> _EXERCISE DIRECTIONS_
The reply is to be the lines from the one with "(280, 478) = (105, 358): none -> book" through the last line of the records below, each retyped exactly, with pictures left out.

> _Spatial reasoning data_
# # # # #

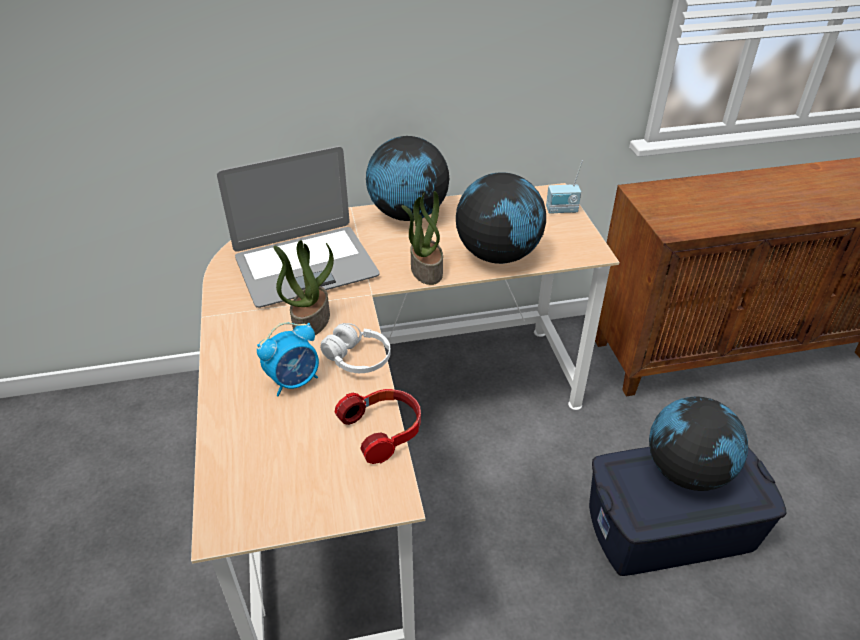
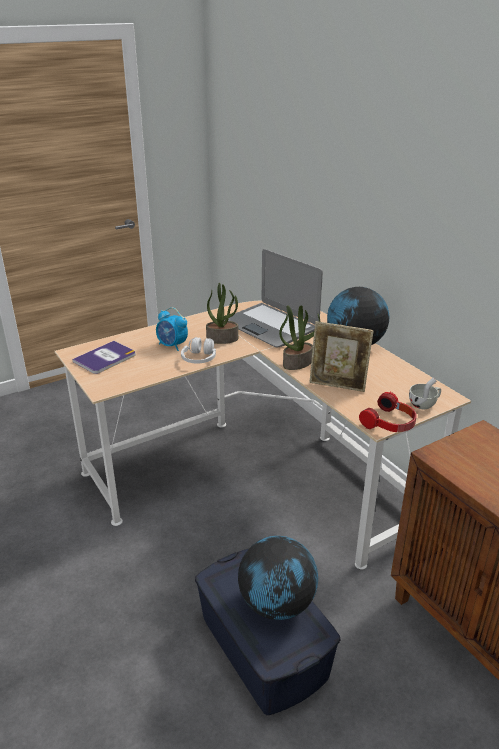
camera: 70 degrees right, 10 degrees down
(280, 478) = (105, 358): none -> book
(384, 430) = (148, 378): headphones -> headphones (390, 423)
(498, 255) = (338, 386): globe -> picture frame
(562, 211) = (424, 404): radio -> white cup

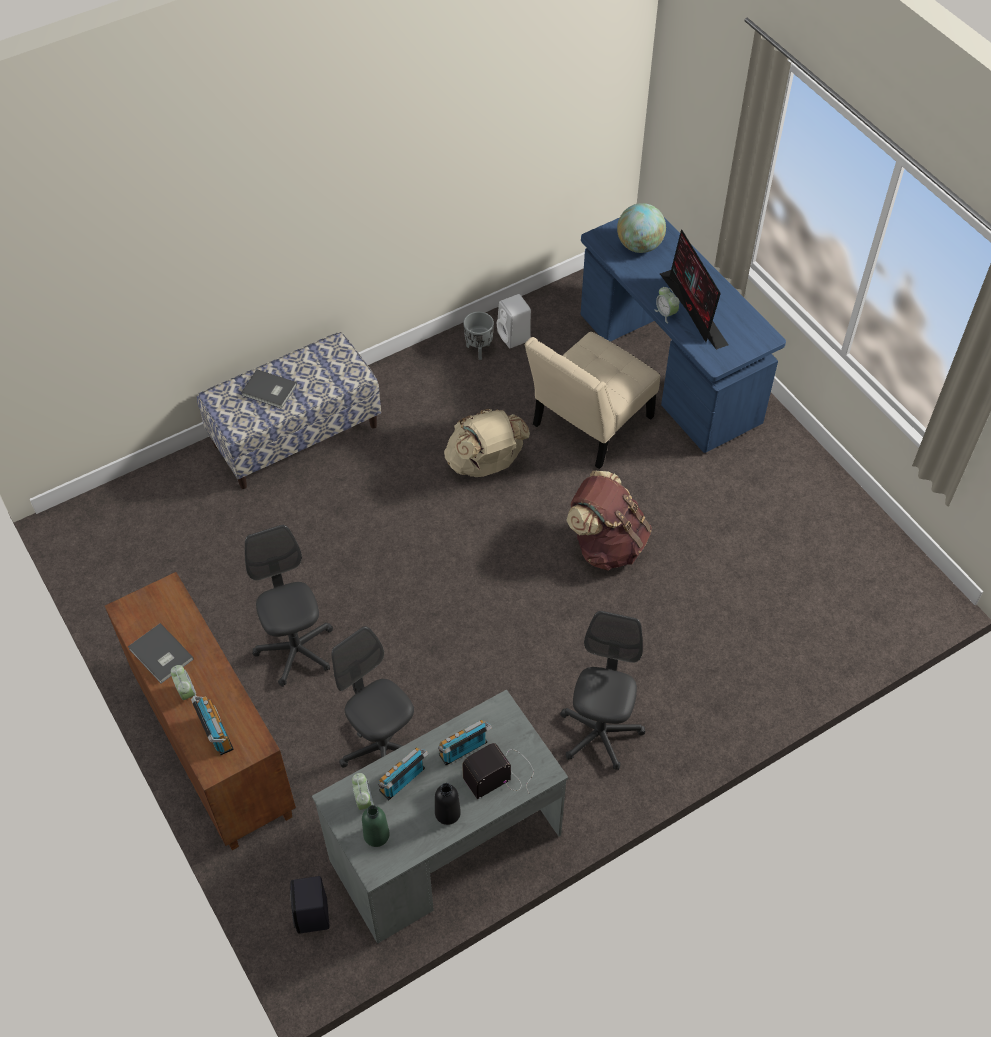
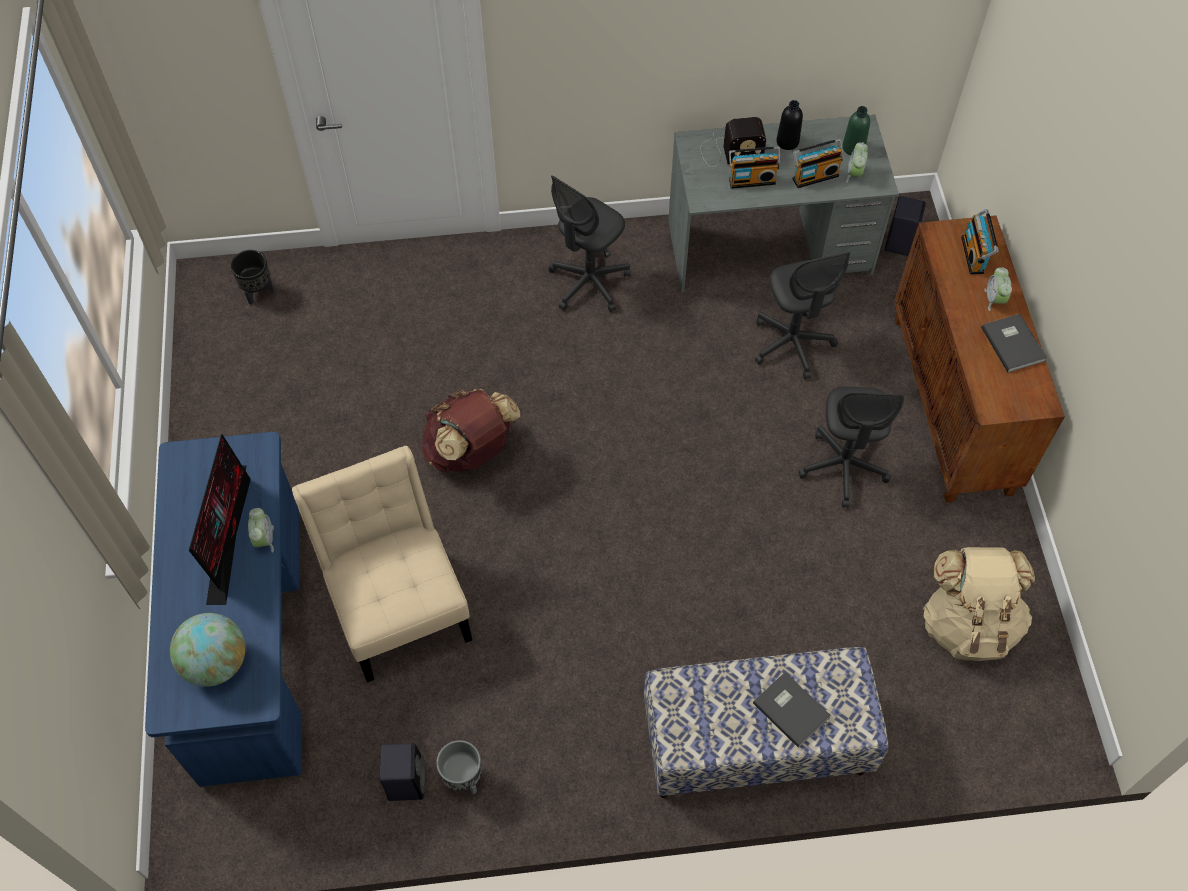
camera: 155 degrees left, 5 degrees up
(485, 464) = (545, 601): beige backpack -> beige backpack (968, 624)
(514, 337) = (405, 780): white speaker -> black speaker
(588, 425) = (398, 603): beige chair -> beige chair turned 90 degrees counterclockwise
(878, 603) = (258, 292): none -> black planter

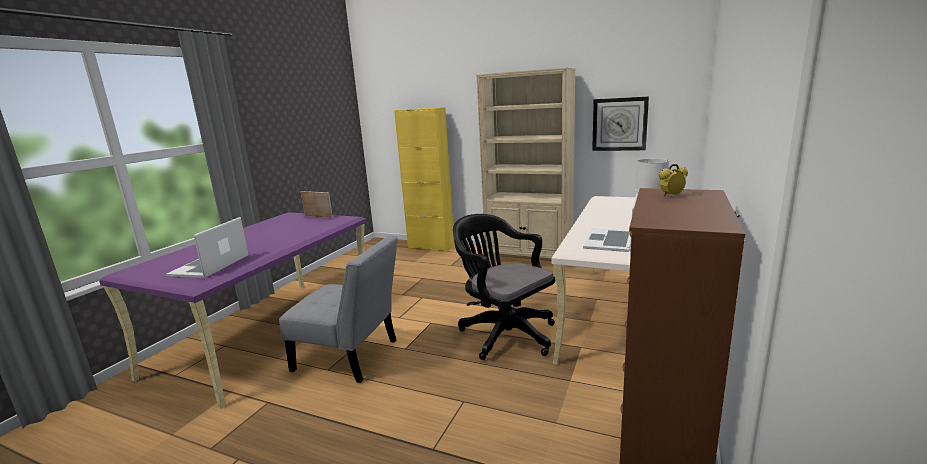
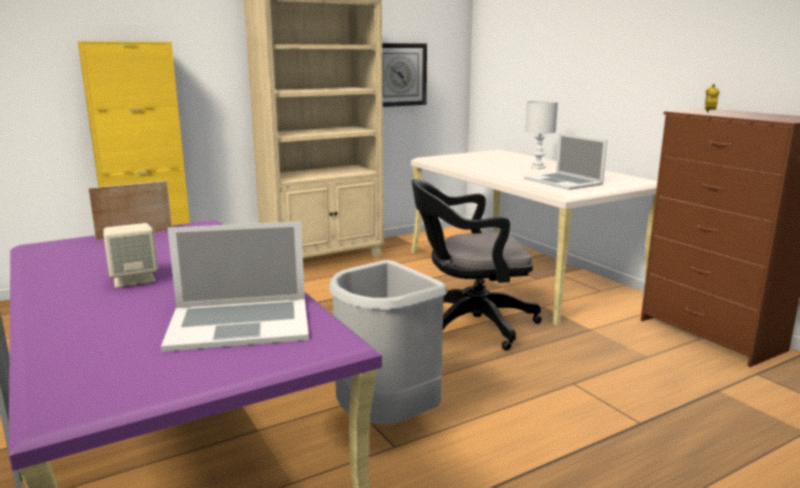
camera: 55 degrees left, 0 degrees up
(210, 265) = (239, 324): laptop -> laptop turned 60 degrees counterclockwise
(256, 237) = (134, 279): none -> beige speaker
(351, 357) = (385, 421): grey chair -> grey trash can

# # # # #

> _FINAL ANSWER_
(280, 478) = (105, 358): none -> book
(384, 430) = (148, 378): headphones -> headphones (390, 423)
(498, 255) = (338, 386): globe -> picture frame
(562, 211) = (424, 404): radio -> white cup

camera: 155 degrees left, 5 degrees up
(485, 464) = (545, 601): beige backpack -> beige backpack (968, 624)
(514, 337) = (405, 780): white speaker -> black speaker
(588, 425) = (398, 603): beige chair -> beige chair turned 90 degrees counterclockwise
(878, 603) = (258, 292): none -> black planter

camera: 55 degrees left, 0 degrees up
(210, 265) = (239, 324): laptop -> laptop turned 60 degrees counterclockwise
(256, 237) = (134, 279): none -> beige speaker
(351, 357) = (385, 421): grey chair -> grey trash can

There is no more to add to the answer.